> _What to produce_
From the line that contains "cách sử dụng máy tời điện" through the line that contains "cấu tạo của máy xay thịt", output every line of the listing below exactly and leave out all the rest.

BEGIN

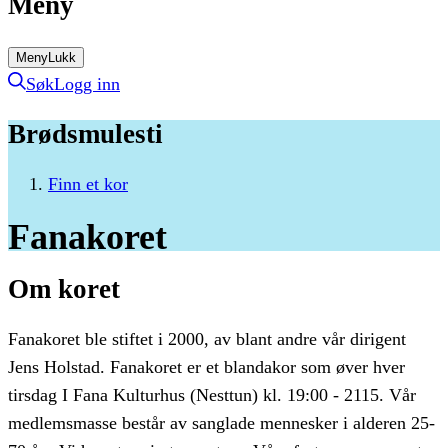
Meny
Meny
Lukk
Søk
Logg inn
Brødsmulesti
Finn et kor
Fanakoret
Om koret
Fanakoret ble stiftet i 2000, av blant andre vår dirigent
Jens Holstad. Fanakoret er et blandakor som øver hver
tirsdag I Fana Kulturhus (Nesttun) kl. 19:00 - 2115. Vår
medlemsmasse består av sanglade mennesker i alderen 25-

END
BEGIN

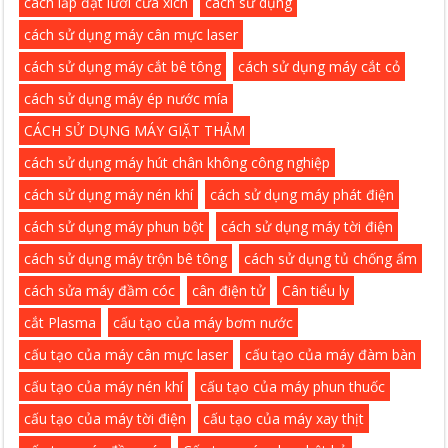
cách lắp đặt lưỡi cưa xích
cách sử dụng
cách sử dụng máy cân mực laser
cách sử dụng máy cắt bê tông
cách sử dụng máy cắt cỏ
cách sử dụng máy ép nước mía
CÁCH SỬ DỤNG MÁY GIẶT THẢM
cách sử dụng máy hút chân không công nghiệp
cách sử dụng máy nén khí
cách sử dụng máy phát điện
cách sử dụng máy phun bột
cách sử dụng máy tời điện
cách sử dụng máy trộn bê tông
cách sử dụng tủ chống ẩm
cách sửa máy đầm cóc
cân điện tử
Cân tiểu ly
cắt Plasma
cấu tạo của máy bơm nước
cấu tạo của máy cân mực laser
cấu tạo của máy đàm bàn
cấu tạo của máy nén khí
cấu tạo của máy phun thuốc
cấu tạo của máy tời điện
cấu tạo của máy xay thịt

END

> _Expected answer_
cách sử dụng máy tời điện
cách sử dụng máy trộn bê tông
cách sử dụng tủ chống ẩm
cách sửa máy đầm cóc
cân điện tử
Cân tiểu ly
cắt Plasma
cấu tạo của máy bơm nước
cấu tạo của máy cân mực laser
cấu tạo của máy đàm bàn
cấu tạo của máy nén khí
cấu tạo của máy phun thuốc
cấu tạo của máy tời điện
cấu tạo của máy xay thịt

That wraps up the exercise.